Introducing a field stop prior to the secondary mirror almost completely eliminates secondary mirror scattering, thus enabling near-Sun operations. It also acts as a first line of defense against damage produced by accidental direct-Sun pointing. A deep-space optical communications terminal can operate with a required field of as little as 1 mrad, approximately 1/10^th the angular subtense of the disk of the Sun when observed from 1 AU. Implementing a Gregorian collecting telescope with a 1 mrad field stop in a transceiver can therefore limit the total amount of sunlight transmitted on to the remaining optical channels to about 1% of the power collected by the primary mirror, even during direct-Sun pointing.

D.

Telescope Materials

Achieving light weight optical designs which can operate over the wide range of thermal loading conditions to which a deep-space optical transceiver will be subjected requires careful consideration and selection of candidate materials. To that end, we considered several different candidate materials for inclusion in the system.

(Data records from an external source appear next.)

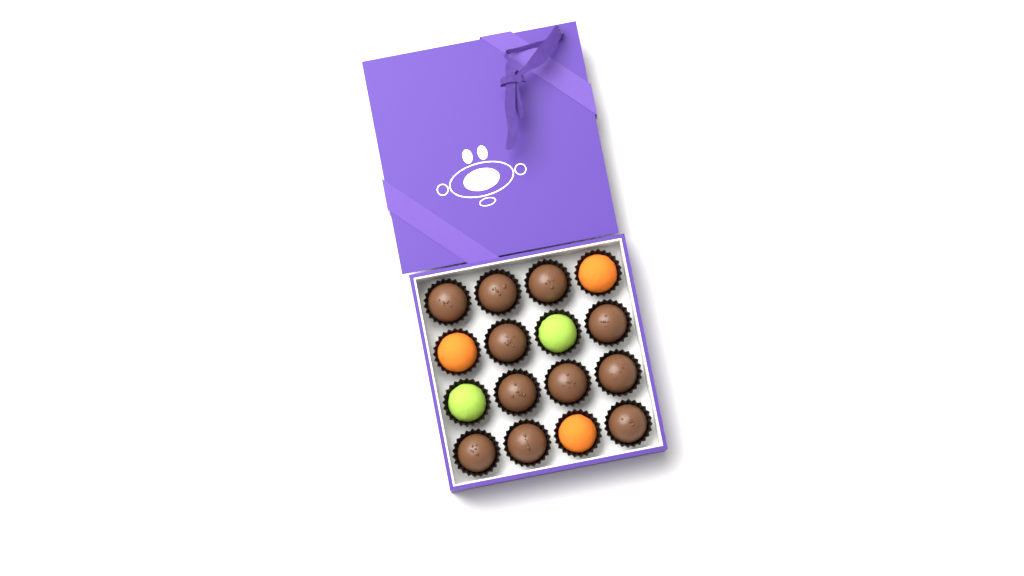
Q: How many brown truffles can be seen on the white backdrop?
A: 11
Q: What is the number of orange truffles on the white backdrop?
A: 3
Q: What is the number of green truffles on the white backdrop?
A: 2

The choice of material was driven largely by the two overriding concerns repeated throughout this paper: system mass and near-Sun operation. Reducing system mass (while maintaining optical alignment and optical wavefront requirements) requires material with very high specific stiffness (ratio of Young’s modulus to density). Maintaining operations under different solar loading conditions requires low transient thermal distortion. These parameters for various optical materials are shown in Fig. 3. Ideal candidate materials would fall within the triangular region shown at the upper-left portion of the graph. While ULE is slightly better in transient distortion, and Beryllium is better in specific stiffness, SiC is the best material for meeting both requirements simultaneously.

Fig. 3

Specific stiffness and transient distortion plotted for various candidate materials. The system requirements drive the choice of materials within the magenta triangular region.